Nach der Judikatur des Verwaltungsgerichtshofes sind bei Vorhandensein einer Restarbeitsfähigkeit des Beamten vorerst alle Tätigkeiten der in Betracht kommenden Verwendungsgruppe und deren Anforderungen in physischer und psychischer Hinsicht im Wirkungsbereich der Dienstbehörde anzuführen und dazu anzugeben, ob der Beamte auf Grund seiner festgestellten Restarbeitsfähigkeit im Stande ist, diese Tätigkeiten auszuüben, wobei es vorerst nicht darauf ankommt, ob diese Arbeitsplätze frei sind (Prüfung der Verweisungstauglichkeit). Wenn sich herausstellt, dass der Beamte auf Grund seiner Restarbeitsfähigkeit überhaupt keine der Verwendungen der betreffenden Verwendungsgruppe wahrnehmen kann, so darf die Behörde vom Nichtvorliegen von Verweisungsarbeitsplätzen und der Unmöglichkeit eines Vorgehens nach § 14 Abs. 3 leg. cit. ausgehen. Ergibt die Prüfung hingegen, dass Verweisungsarbeitsplätze existieren, so ist weiter zu prüfen, ob diese in Frage kommenden Verweisungsarbeitsplätze zumindest gleichwertig sind und dem Beamten mit Rücksicht auf die persönlichen, familiären und sozialen Verhältnisse billigerweise zugemutet werden können. Die solcherart ermittelten Verweisungsarbeitsplätze sind schließlich auf ihre Verfügbarkeit zu überprüfen. Erst wenn auch diese Prüfung ergibt, dass auf Dauer kein freier Verweisungsarbeitsplatz für den Beamten zur Verfügung steht, kann davon ausgegangen werden, dass die Zuweisung eines solchen nicht erfolgen und der Beamte nach § 14 Abs. 3 leg. cit. nicht als dienstfähig angesehen werden kann. Das Ergebnis dieser Prüfung ist dem Beamten mit einer nachvollziehbaren Begründung mitzuteilen (vgl. etwa das zitierte Erkenntnis vom 17. Dezember 2007, Zl. 2006/12/0223, mwN).

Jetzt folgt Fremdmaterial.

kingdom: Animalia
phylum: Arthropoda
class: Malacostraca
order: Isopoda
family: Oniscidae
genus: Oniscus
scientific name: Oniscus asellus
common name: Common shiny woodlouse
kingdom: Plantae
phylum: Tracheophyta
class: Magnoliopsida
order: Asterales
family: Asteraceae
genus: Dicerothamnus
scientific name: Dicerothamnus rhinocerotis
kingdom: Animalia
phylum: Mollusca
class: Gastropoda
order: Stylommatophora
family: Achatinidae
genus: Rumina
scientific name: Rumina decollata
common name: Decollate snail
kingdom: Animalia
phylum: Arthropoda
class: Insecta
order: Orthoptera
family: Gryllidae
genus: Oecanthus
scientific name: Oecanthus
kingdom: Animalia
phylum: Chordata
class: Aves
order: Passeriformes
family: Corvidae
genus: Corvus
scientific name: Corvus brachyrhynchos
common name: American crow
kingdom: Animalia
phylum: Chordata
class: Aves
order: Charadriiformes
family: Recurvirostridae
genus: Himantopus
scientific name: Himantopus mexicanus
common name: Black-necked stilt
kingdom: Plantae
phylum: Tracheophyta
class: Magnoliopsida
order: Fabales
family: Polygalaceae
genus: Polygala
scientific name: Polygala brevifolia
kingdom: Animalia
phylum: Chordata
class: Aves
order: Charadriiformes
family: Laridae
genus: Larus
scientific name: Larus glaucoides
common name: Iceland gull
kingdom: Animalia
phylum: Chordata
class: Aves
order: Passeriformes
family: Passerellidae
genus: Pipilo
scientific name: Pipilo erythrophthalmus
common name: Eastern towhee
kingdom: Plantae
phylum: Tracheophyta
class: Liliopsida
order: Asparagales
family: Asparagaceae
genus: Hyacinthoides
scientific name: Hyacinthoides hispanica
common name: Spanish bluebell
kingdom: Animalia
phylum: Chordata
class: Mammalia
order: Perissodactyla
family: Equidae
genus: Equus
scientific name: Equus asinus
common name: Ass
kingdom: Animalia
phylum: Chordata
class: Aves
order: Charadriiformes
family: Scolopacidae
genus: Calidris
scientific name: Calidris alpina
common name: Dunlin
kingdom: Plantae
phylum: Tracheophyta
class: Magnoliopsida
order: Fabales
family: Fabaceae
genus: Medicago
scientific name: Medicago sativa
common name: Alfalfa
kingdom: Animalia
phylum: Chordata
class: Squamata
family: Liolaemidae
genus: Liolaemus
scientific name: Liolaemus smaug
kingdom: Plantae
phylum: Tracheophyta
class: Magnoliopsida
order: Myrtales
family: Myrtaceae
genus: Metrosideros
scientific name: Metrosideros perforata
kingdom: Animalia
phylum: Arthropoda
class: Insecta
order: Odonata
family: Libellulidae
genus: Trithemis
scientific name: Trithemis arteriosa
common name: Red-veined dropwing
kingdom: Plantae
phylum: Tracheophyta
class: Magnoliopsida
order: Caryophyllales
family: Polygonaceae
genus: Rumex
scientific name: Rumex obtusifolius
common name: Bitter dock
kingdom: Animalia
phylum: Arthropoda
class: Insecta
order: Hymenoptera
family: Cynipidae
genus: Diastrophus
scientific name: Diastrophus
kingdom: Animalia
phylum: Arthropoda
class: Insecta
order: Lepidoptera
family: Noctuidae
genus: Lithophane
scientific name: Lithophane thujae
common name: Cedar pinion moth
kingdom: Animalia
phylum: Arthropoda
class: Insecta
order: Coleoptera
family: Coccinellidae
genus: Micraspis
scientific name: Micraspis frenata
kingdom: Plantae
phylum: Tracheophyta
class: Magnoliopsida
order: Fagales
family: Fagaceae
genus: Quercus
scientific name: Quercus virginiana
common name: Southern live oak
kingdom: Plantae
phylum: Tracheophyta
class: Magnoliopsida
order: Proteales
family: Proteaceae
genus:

Wie die Beschwerde zutreffend aufzeigt, entbehrt der angefochtene Bescheid schon jeglicher Tatsachenfeststellungen, anhand derer die Frage der dauernden Dienstunfähigkeit des Beschwerdeführers im Sinn des § 14 Abs. 3 BDG 1979 anhand des dargelegten Maßstabes nachvollziehbar beurteilt werden könnte.
Von einer solchen Begründungspflicht war die belangte Behörde auch nicht dadurch enthoben, dass der Beschwerdeführer im Verwaltungsverfahren den von der belangten Behörde eingeholten Gutachten nicht auf gleicher fachlicher Ebene entgegengetreten war.
Schließlich vermögen auch ausführliche Darlegungen in der Gegenschrift die fehlenden Erörterungen und Feststellungen im angefochtenen Bescheid nicht zu ersetzen (vgl. die in Dolp,
Die Verwaltungsgerichtsbarkeit3, auf Seite 607 wiedergegebene Rechtsprechung).
Nach dem Gesagten belastete die belangte Behörde den angefochtenen Bescheid mit Rechtswidrigkeit infolge Verletzung von Verfahrensvorschriften, weshalb dieser gemäß § 42 Abs. 2 Z. 3 lit. b und c VwGG aufzuheben war.
Der Spruch über den Aufwandersatz gründet auf den §§ 47 ff VwGG, iVm der VwGH-Aufwandersatzverordnung 2003, BGBl. II Nr. 333.